Quand on parle de location courte durée, notre première pensée se tourne vers les règles connues : déclaration en mairie, limite des 120 jours, fiscalité…
Mais il y a un point qui est souvent oublié: dès qu’un intermédiaire intervient dans la gestion d’un bien, un autre cadre juridique s’applique : la Loi Hoguet.
La loi Hoguet s’applique à toute personne qui intervient de manière habituelle sur le bien d’un tiers.
Cela vaut pour :
- la location ou sous-location
- la location saisonnière
- la gestion d’un logement
- ou encore un rôle d’intermédiaire
En bref : dès que vous ne gérez pas votre propre bien, vous pouvez être concerné.
La location courte durée incluse ?
La loi définit la location saisonnière comme une location de 90 jours maximum non renouvelables. Dès qu’il existe un mandat de gestion, l’activité est donc considérée comme de la gestion immobilière.
Donc non, la courte durée n’est pas hors cadre et peut pleinement entrer dans le champ de la loi.
Le vrai sujet : pour qui agissez-vous ?
Si vous gérez votre propre bien → il n’y a aucun problème
Si vous intervenez pour quelqu’un → attention car ce qui semble être un simple service peut, en réalité, devenir une activité réglementée.
Concrètement, cela peut être :
- gérer des réservations
- organiser les séjours
- encaisser des loyers
- administrer un logement
Des obligations très concrètes
Si vous êtes concerné, vous ne pouvez pas faire comme si de rien n’était.
La loi impose généralement :
- une carte professionnelle délivrée par la CCI
- une assurance responsabilité civile professionnelle
- une garantie financière (en cas de gestion de fonds)
- un mandat écrit avec le propriétaire
Aucune somme ne peut être demandée avant la conclusion officielle de l’opération.

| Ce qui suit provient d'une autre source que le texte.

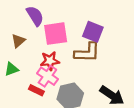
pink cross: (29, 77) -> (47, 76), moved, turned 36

L’argent : le véritable point de bascule
Dès qu’il y a manipulation de fonds, les règles se renforcent fortement : Ce n’est plus une simple prestation, mais une activité strictement encadrée.
- obligations administratives
- suivi précis
- justificatifs obligatoires
Ce n’est plus une simple prestation, mais une activité strictement encadrée.
Des sanctions bien réelles si celle-ci n’est pas respectée
On pourrait penser que ce cadre est théorique. En réalité, les sanctions sont très concrètes :
- jusqu’à 6 mois de prison et 7 500 € d’amende
- jusqu’à 2 ans et 30 000 € dans certains cas
- contrats remis en cause
- responsabilité engagée, même pour une société
Ce qu’il faut retenir
La loi Hoguet n’est pas un détail administratif.
Elle s’applique dès que l’on agit pour le compte d’un tiers, impose des règles précises et engage directement votre responsabilité
La location courte durée peut être concernée. Vous pouvez gérer la location pour quelqu’un mais ce n’est jamais une chose anodine.
La présence d’un mandat écrit est indispensable pour éviter tout risque.